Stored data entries
□ □ □ □ □

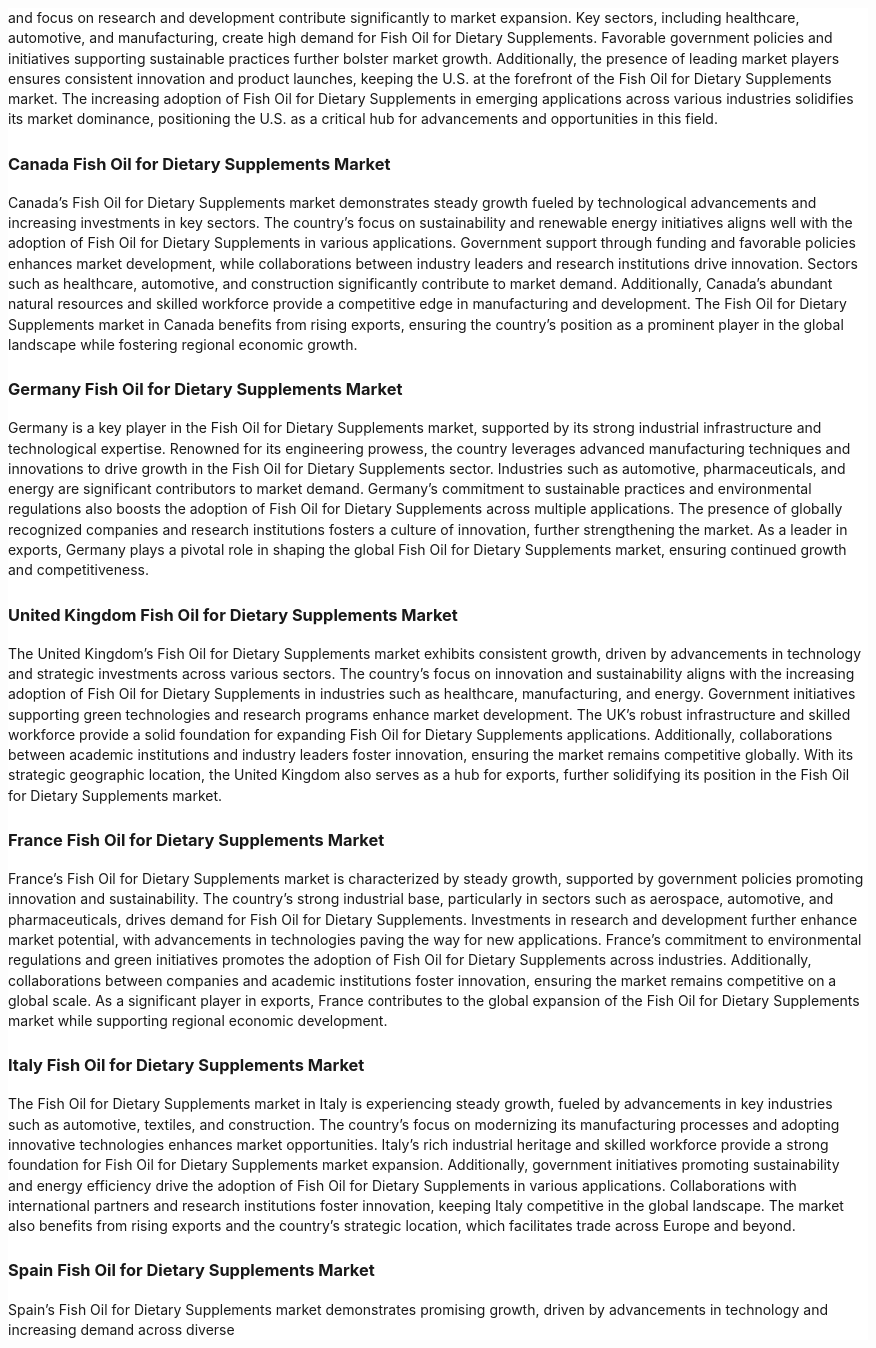 and focus on research and development contribute significantly to market expansion. Key sectors, including healthcare, automotive, and manufacturing, create high demand for Fish Oil for Dietary Supplements. Favorable government policies and initiatives supporting sustainable practices further bolster market growth. Additionally, the presence of leading market players ensures consistent innovation and product launches, keeping the U.S. at the forefront of the Fish Oil for Dietary Supplements market. The increasing adoption of Fish Oil for Dietary Supplements in emerging applications across various industries solidifies its market dominance, positioning the U.S. as a critical hub for advancements and opportunities in this field.</p><h3>Canada Fish Oil for Dietary Supplements Market</h3><p>Canada&rsquo;s Fish Oil for Dietary Supplements market demonstrates steady growth fueled by technological advancements and increasing investments in key sectors. The country&rsquo;s focus on sustainability and renewable energy initiatives aligns well with the adoption of Fish Oil for Dietary Supplements in various applications. Government support through funding and favorable policies enhances market development, while collaborations between industry leaders and research institutions drive innovation. Sectors such as healthcare, automotive, and construction significantly contribute to market demand. Additionally, Canada&rsquo;s abundant natural resources and skilled workforce provide a competitive edge in manufacturing and development. The Fish Oil for Dietary Supplements market in Canada benefits from rising exports, ensuring the country&rsquo;s position as a prominent player in the global landscape while fostering regional economic growth.</p><h3>Germany Fish Oil for Dietary Supplements Market</h3><p>Germany is a key player in the Fish Oil for Dietary Supplements market, supported by its strong industrial infrastructure and technological expertise. Renowned for its engineering prowess, the country leverages advanced manufacturing techniques and innovations to drive growth in the Fish Oil for Dietary Supplements sector. Industries such as automotive, pharmaceuticals, and energy are significant contributors to market demand. Germany&rsquo;s commitment to sustainable practices and environmental regulations also boosts the adoption of Fish Oil for Dietary Supplements across multiple applications. The presence of globally recognized companies and research institutions fosters a culture of innovation, further strengthening the market. As a leader in exports, Germany plays a pivotal role in shaping the global Fish Oil for Dietary Supplements market, ensuring continued growth and competitiveness.</p><h3>United Kingdom Fish Oil for Dietary Supplements Market</h3><p>The United Kingdom&rsquo;s Fish Oil for Dietary Supplements market exhibits consistent growth, driven by advancements in technology and strategic investments across various sectors. The country&rsquo;s focus on innovation and sustainability aligns with the increasing adoption of Fish Oil for Dietary Supplements in industries such as healthcare, manufacturing, and energy. Government initiatives supporting green technologies and research programs enhance market development. The UK&rsquo;s robust infrastructure and skilled workforce provide a solid foundation for expanding Fish Oil for Dietary Supplements applications. Additionally, collaborations between academic institutions and industry leaders foster innovation, ensuring the market remains competitive globally. With its strategic geographic location, the United Kingdom also serves as a hub for exports, further solidifying its position in the Fish Oil for Dietary Supplements market.</p><h3>France Fish Oil for Dietary Supplements Market</h3><p>France&rsquo;s Fish Oil for Dietary Supplements market is characterized by steady growth, supported by government policies promoting innovation and sustainability. The country&rsquo;s strong industrial base, particularly in sectors such as aerospace, automotive, and pharmaceuticals, drives demand for Fish Oil for Dietary Supplements. Investments in research and development further enhance market potential, with advancements in technologies paving the way for new applications. France&rsquo;s commitment to environmental regulations and green initiatives promotes the adoption of Fish Oil for Dietary Supplements across industries. Additionally, collaborations between companies and academic institutions foster innovation, ensuring the market remains competitive on a global scale. As a significant player in exports, France contributes to the global expansion of the Fish Oil for Dietary Supplements market while supporting regional economic development.</p><h3>Italy Fish Oil for Dietary Supplements Market</h3><p>The Fish Oil for Dietary Supplements market in Italy is experiencing steady growth, fueled by advancements in key industries such as automotive, textiles, and construction. The country&rsquo;s focus on modernizing its manufacturing processes and adopting innovative technologies enhances market opportunities. Italy&rsquo;s rich industrial heritage and skilled workforce provide a strong foundation for Fish Oil for Dietary Supplements market expansion. Additionally, government initiatives promoting sustainability and energy efficiency drive the adoption of Fish Oil for Dietary Supplements in various applications. Collaborations with international partners and research institutions foster innovation, keeping Italy competitive in the global landscape. The market also benefits from rising exports and the country&rsquo;s strategic location, which facilitates trade across Europe and beyond.</p><h3>Spain Fish Oil for Dietary Supplements Market</h3><p>Spain&rsquo;s Fish Oil for Dietary Supplements market demonstrates promising growth, driven by advancements in technology and increasing demand across diverse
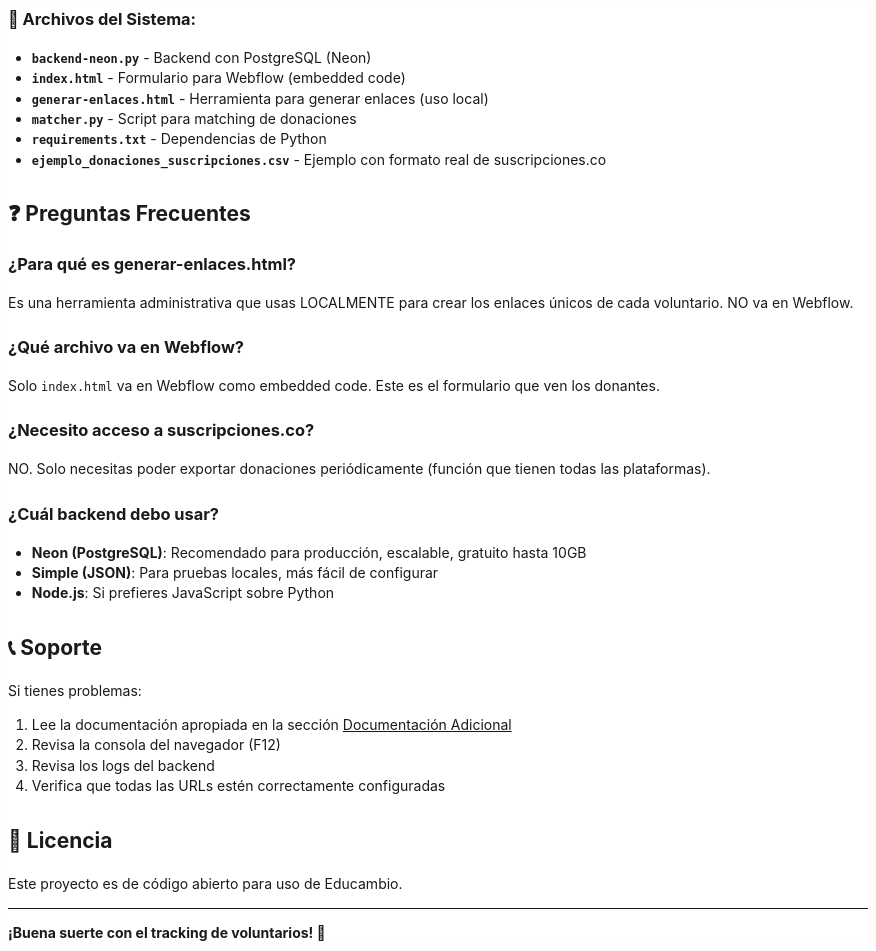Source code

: ### 📁 Archivos del Sistema:
- **`backend-neon.py`** - Backend con PostgreSQL (Neon)
- **`index.html`** - Formulario para Webflow (embedded code)
- **`generar-enlaces.html`** - Herramienta para generar enlaces (uso local)
- **`matcher.py`** - Script para matching de donaciones
- **`requirements.txt`** - Dependencias de Python
- **`ejemplo_donaciones_suscripciones.csv`** - Ejemplo con formato real de suscripciones.co

## ❓ Preguntas Frecuentes

### ¿Para qué es generar-enlaces.html?
Es una herramienta administrativa que usas LOCALMENTE para crear los enlaces únicos de cada voluntario. NO va en Webflow.

### ¿Qué archivo va en Webflow?
Solo `index.html` va en Webflow como embedded code. Este es el formulario que ven los donantes.

### ¿Necesito acceso a suscripciones.co?
NO. Solo necesitas poder exportar donaciones periódicamente (función que tienen todas las plataformas).

### ¿Cuál backend debo usar?
- **Neon (PostgreSQL)**: Recomendado para producción, escalable, gratuito hasta 10GB
- **Simple (JSON)**: Para pruebas locales, más fácil de configurar
- **Node.js**: Si prefieres JavaScript sobre Python

## 📞 Soporte

Si tienes problemas:

1. Lee la documentación apropiada en la sección [Documentación Adicional](#documentación-adicional)
2. Revisa la consola del navegador (F12)
3. Revisa los logs del backend
4. Verifica que todas las URLs estén correctamente configuradas

## 📄 Licencia

Este proyecto es de código abierto para uso de Educambio.

---

**¡Buena suerte con el tracking de voluntarios! 💚**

□ □ □ □ □

WORK REQUIRED: Copy the listing above line for line, leaving out the pictures.

TASK RESPONSE:
 and focus on research and development contribute significantly to market expansion. Key sectors, including healthcare, automotive, and manufacturing, create high demand for Fish Oil for Dietary Supplements. Favorable government policies and initiatives supporting sustainable practices further bolster market growth. Additionally, the presence of leading market players ensures consistent innovation and product launches, keeping the U.S. at the forefront of the Fish Oil for Dietary Supplements market. The increasing adoption of Fish Oil for Dietary Supplements in emerging applications across various industries solidifies its market dominance, positioning the U.S. as a critical hub for advancements and opportunities in this field.</p><h3>Canada Fish Oil for Dietary Supplements Market</h3><p>Canada&rsquo;s Fish Oil for Dietary Supplements market demonstrates steady growth fueled by technological advancements and increasing investments in key sectors. The country&rsquo;s focus on sustainability and renewable energy initiatives aligns well with the adoption of Fish Oil for Dietary Supplements in various applications. Government support through funding and favorable policies enhances market development, while collaborations between industry leaders and research institutions drive innovation. Sectors such as healthcare, automotive, and construction significantly contribute to market demand. Additionally, Canada&rsquo;s abundant natural resources and skilled workforce provide a competitive edge in manufacturing and development. The Fish Oil for Dietary Supplements market in Canada benefits from rising exports, ensuring the country&rsquo;s position as a prominent player in the global landscape while fostering regional economic growth.</p><h3>Germany Fish Oil for Dietary Supplements Market</h3><p>Germany is a key player in the Fish Oil for Dietary Supplements market, supported by its strong industrial infrastructure and technological expertise. Renowned for its engineering prowess, the country leverages advanced manufacturing techniques and innovations to drive growth in the Fish Oil for Dietary Supplements sector. Industries such as automotive, pharmaceuticals, and energy are significant contributors to market demand. Germany&rsquo;s commitment to sustainable practices and environmental regulations also boosts the adoption of Fish Oil for Dietary Supplements across multiple applications. The presence of globally recognized companies and research institutions fosters a culture of innovation, further strengthening the market. As a leader in exports, Germany plays a pivotal role in shaping the global Fish Oil for Dietary Supplements market, ensuring continued growth and competitiveness.</p><h3>United Kingdom Fish Oil for Dietary Supplements Market</h3><p>The United Kingdom&rsquo;s Fish Oil for Dietary Supplements market exhibits consistent growth, driven by advancements in technology and strategic investments across various sectors. The country&rsquo;s focus on innovation and sustainability aligns with the increasing adoption of Fish Oil for Dietary Supplements in industries such as healthcare, manufacturing, and energy. Government initiatives supporting green technologies and research programs enhance market development. The UK&rsquo;s robust infrastructure and skilled workforce provide a solid foundation for expanding Fish Oil for Dietary Supplements applications. Additionally, collaborations between academic institutions and industry leaders foster innovation, ensuring the market remains competitive globally. With its strategic geographic location, the United Kingdom also serves as a hub for exports, further solidifying its position in the Fish Oil for Dietary Supplements market.</p><h3>France Fish Oil for Dietary Supplements Market</h3><p>France&rsquo;s Fish Oil for Dietary Supplements market is characterized by steady growth, supported by government policies promoting innovation and sustainability. The country&rsquo;s strong industrial base, particularly in sectors such as aerospace, automotive, and pharmaceuticals, drives demand for Fish Oil for Dietary Supplements. Investments in research and development further enhance market potential, with advancements in technologies paving the way for new applications. France&rsquo;s commitment to environmental regulations and green initiatives promotes the adoption of Fish Oil for Dietary Supplements across industries. Additionally, collaborations between companies and academic institutions foster innovation, ensuring the market remains competitive on a global scale. As a significant player in exports, France contributes to the global expansion of the Fish Oil for Dietary Supplements market while supporting regional economic development.</p><h3>Italy Fish Oil for Dietary Supplements Market</h3><p>The Fish Oil for Dietary Supplements market in Italy is experiencing steady growth, fueled by advancements in key industries such as automotive, textiles, and construction. The country&rsquo;s focus on modernizing its manufacturing processes and adopting innovative technologies enhances market opportunities. Italy&rsquo;s rich industrial heritage and skilled workforce provide a strong foundation for Fish Oil for Dietary Supplements market expansion. Additionally, government initiatives promoting sustainability and energy efficiency drive the adoption of Fish Oil for Dietary Supplements in various applications. Collaborations with international partners and research institutions foster innovation, keeping Italy competitive in the global landscape. The market also benefits from rising exports and the country&rsquo;s strategic location, which facilitates trade across Europe and beyond.</p><h3>Spain Fish Oil for Dietary Supplements Market</h3><p>Spain&rsquo;s Fish Oil for Dietary Supplements market demonstrates promising growth, driven by advancements in technology and increasing demand across diverse
Source code

: ### 📁 Archivos del Sistema:
- **`backend-neon.py`** - Backend con PostgreSQL (Neon)
- **`index.html`** - Formulario para Webflow (embedded code)
- **`generar-enlaces.html`** - Herramienta para generar enlaces (uso local)
- **`matcher.py`** - Script para matching de donaciones
- **`requirements.txt`** - Dependencias de Python
- **`ejemplo_donaciones_suscripciones.csv`** - Ejemplo con formato real de suscripciones.co

## ❓ Preguntas Frecuentes

### ¿Para qué es generar-enlaces.html?
Es una herramienta administrativa que usas LOCALMENTE para crear los enlaces únicos de cada voluntario. NO va en Webflow.

### ¿Qué archivo va en Webflow?
Solo `index.html` va en Webflow como embedded code. Este es el formulario que ven los donantes.

### ¿Necesito acceso a suscripciones.co?
NO. Solo necesitas poder exportar donaciones periódicamente (función que tienen todas las plataformas).

### ¿Cuál backend debo usar?
- **Neon (PostgreSQL)**: Recomendado para producción, escalable, gratuito hasta 10GB
- **Simple (JSON)**: Para pruebas locales, más fácil de configurar
- **Node.js**: Si prefieres JavaScript sobre Python

## 📞 Soporte

Si tienes problemas:

1. Lee la documentación apropiada en la sección [Documentación Adicional](#documentación-adicional)
2. Revisa la consola del navegador (F12)
3. Revisa los logs del backend
4. Verifica que todas las URLs estén correctamente configuradas

## 📄 Licencia

Este proyecto es de código abierto para uso de Educambio.

---

**¡Buena suerte con el tracking de voluntarios! 💚**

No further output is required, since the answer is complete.